Working data
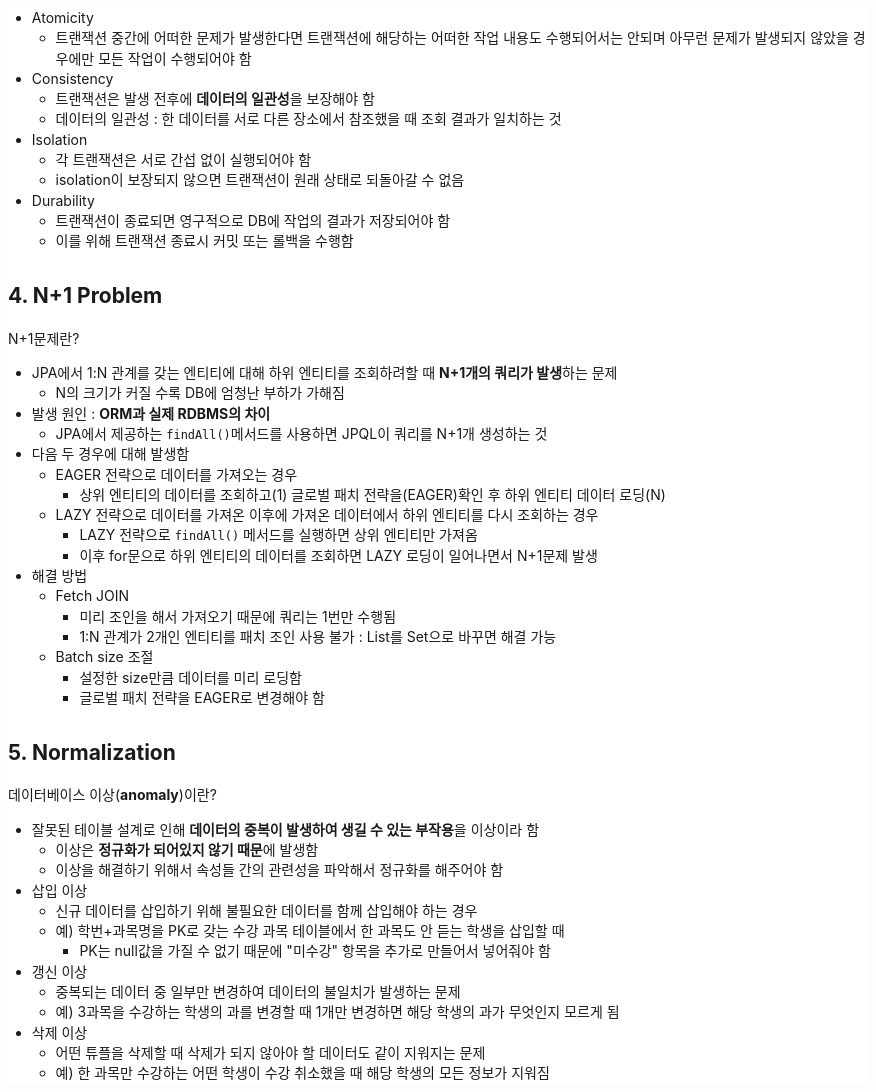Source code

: - Atomicity
  - 트랜잭션 중간에 어떠한 문제가 발생한다면 트랜잭션에 해당하는 어떠한 작업 내용도 수행되어서는 안되며 아무런 문제가 발생되지 않았을 경우에만 모든 작업이 수행되어야 함
- Consistency
  - 트랜잭션은 발생 전후에 **데이터의 일관성**을 보장해야 함
  - 데이터의 일관성 : 한 데이터를 서로 다른 장소에서 참조했을 때 조회 결과가 일치하는 것
- Isolation
  - 각 트랜잭션은 서로 간섭 없이 실행되어야 함
  - isolation이 보장되지 않으면 트랜잭션이 원래 상태로 되돌아갈 수 없음
- Durability
  - 트랜잭션이 종료되면 영구적으로 DB에 작업의 결과가 저장되어야 함
  - 이를 위해 트랜잭션 종료시 커밋 또는 롤백을 수행함



## 4. N+1 Problem



N+1문제란?

- JPA에서 1:N 관계를 갖는 엔티티에 대해 하위 엔티티를 조회하려할 때 **N+1개의 쿼리가 발생**하는 문제
  - N의 크기가 커질 수록 DB에 엄청난 부하가 가해짐
- 발생 원인 : **ORM과 실제 RDBMS의 차이**
  - JPA에서 제공하는 `findAll()`메서드를 사용하면 JPQL이 쿼리를 N+1개 생성하는 것
- 다음 두 경우에 대해 발생함
  - EAGER 전략으로 데이터를 가져오는 경우
    - 상위 엔티티의 데이터를 조회하고(1) 글로벌 패치 전략을(EAGER)확인 후 하위 엔티티 데이터 로딩(N)
  - LAZY 전략으로 데이터를 가져온 이후에 가져온 데이터에서 하위 엔티티를 다시 조회하는 경우
    - LAZY 전략으로 `findAll()` 메서드를 실행하면 상위 엔티티만 가져옴
    - 이후 for문으로 하위 엔티티의 데이터를 조회하면 LAZY 로딩이 일어나면서 N+1문제 발생
- 해결 방법
  - Fetch JOIN 
    - 미리 조인을 해서 가져오기 때문에 쿼리는 1번만 수행됨
    - 1:N 관계가 2개인 엔티티를 패치 조인 사용 불가 : List를 Set으로 바꾸면 해결 가능
  - Batch size 조절
    - 설정한 size만큼 데이터를 미리 로딩함
    - 글로벌 패치 전략을 EAGER로 변경해야 함



## 5. Normalization



데이터베이스 이상(**anomaly**)이란?

- 잘못된 테이블 설계로 인해 **데이터의 중복이 발생하여 생길 수 있는 부작용**을 이상이라 함
  - 이상은 **정규화가 되어있지 않기 때문**에 발생함
  - 이상을 해결하기 위해서 속성들 간의 관련성을 파악해서 정규화를 해주어야 함
- 삽입 이상
  - 신규 데이터를 삽입하기 위해 불필요한 데이터를 함께 삽입해야 하는 경우
  - 예) 학번+과목명을 PK로 갖는 수강 과목 테이블에서 한 과목도 안 듣는 학생을 삽입할 때
    - PK는 null값을 가질 수 없기 때문에 "미수강" 항목을 추가로 만들어서 넣어줘야 함
- 갱신 이상
  - 중복되는 데이터 중 일부만 변경하여 데이터의 불일치가 발생하는 문제
  - 예) 3과목을 수강하는 학생의 과를 변경할 때 1개만 변경하면 해당 학생의 과가 무엇인지 모르게 됨
- 삭제 이상
  - 어떤 튜플을 삭제할 때 삭제가 되지 않아야 할 데이터도 같이 지워지는 문제
  - 예) 한 과목만 수강하는 어떤 학생이 수강 취소했을 때 해당 학생의 모든 정보가 지워짐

What you need to do
Reproduce the material above word for word, keeping every line and its formatting but leaving out the picture.

Solution for this problem
Source code

: - Atomicity
  - 트랜잭션 중간에 어떠한 문제가 발생한다면 트랜잭션에 해당하는 어떠한 작업 내용도 수행되어서는 안되며 아무런 문제가 발생되지 않았을 경우에만 모든 작업이 수행되어야 함
- Consistency
  - 트랜잭션은 발생 전후에 **데이터의 일관성**을 보장해야 함
  - 데이터의 일관성 : 한 데이터를 서로 다른 장소에서 참조했을 때 조회 결과가 일치하는 것
- Isolation
  - 각 트랜잭션은 서로 간섭 없이 실행되어야 함
  - isolation이 보장되지 않으면 트랜잭션이 원래 상태로 되돌아갈 수 없음
- Durability
  - 트랜잭션이 종료되면 영구적으로 DB에 작업의 결과가 저장되어야 함
  - 이를 위해 트랜잭션 종료시 커밋 또는 롤백을 수행함



## 4. N+1 Problem



N+1문제란?

- JPA에서 1:N 관계를 갖는 엔티티에 대해 하위 엔티티를 조회하려할 때 **N+1개의 쿼리가 발생**하는 문제
  - N의 크기가 커질 수록 DB에 엄청난 부하가 가해짐
- 발생 원인 : **ORM과 실제 RDBMS의 차이**
  - JPA에서 제공하는 `findAll()`메서드를 사용하면 JPQL이 쿼리를 N+1개 생성하는 것
- 다음 두 경우에 대해 발생함
  - EAGER 전략으로 데이터를 가져오는 경우
    - 상위 엔티티의 데이터를 조회하고(1) 글로벌 패치 전략을(EAGER)확인 후 하위 엔티티 데이터 로딩(N)
  - LAZY 전략으로 데이터를 가져온 이후에 가져온 데이터에서 하위 엔티티를 다시 조회하는 경우
    - LAZY 전략으로 `findAll()` 메서드를 실행하면 상위 엔티티만 가져옴
    - 이후 for문으로 하위 엔티티의 데이터를 조회하면 LAZY 로딩이 일어나면서 N+1문제 발생
- 해결 방법
  - Fetch JOIN 
    - 미리 조인을 해서 가져오기 때문에 쿼리는 1번만 수행됨
    - 1:N 관계가 2개인 엔티티를 패치 조인 사용 불가 : List를 Set으로 바꾸면 해결 가능
  - Batch size 조절
    - 설정한 size만큼 데이터를 미리 로딩함
    - 글로벌 패치 전략을 EAGER로 변경해야 함



## 5. Normalization



데이터베이스 이상(**anomaly**)이란?

- 잘못된 테이블 설계로 인해 **데이터의 중복이 발생하여 생길 수 있는 부작용**을 이상이라 함
  - 이상은 **정규화가 되어있지 않기 때문**에 발생함
  - 이상을 해결하기 위해서 속성들 간의 관련성을 파악해서 정규화를 해주어야 함
- 삽입 이상
  - 신규 데이터를 삽입하기 위해 불필요한 데이터를 함께 삽입해야 하는 경우
  - 예) 학번+과목명을 PK로 갖는 수강 과목 테이블에서 한 과목도 안 듣는 학생을 삽입할 때
    - PK는 null값을 가질 수 없기 때문에 "미수강" 항목을 추가로 만들어서 넣어줘야 함
- 갱신 이상
  - 중복되는 데이터 중 일부만 변경하여 데이터의 불일치가 발생하는 문제
  - 예) 3과목을 수강하는 학생의 과를 변경할 때 1개만 변경하면 해당 학생의 과가 무엇인지 모르게 됨
- 삭제 이상
  - 어떤 튜플을 삭제할 때 삭제가 되지 않아야 할 데이터도 같이 지워지는 문제
  - 예) 한 과목만 수강하는 어떤 학생이 수강 취소했을 때 해당 학생의 모든 정보가 지워짐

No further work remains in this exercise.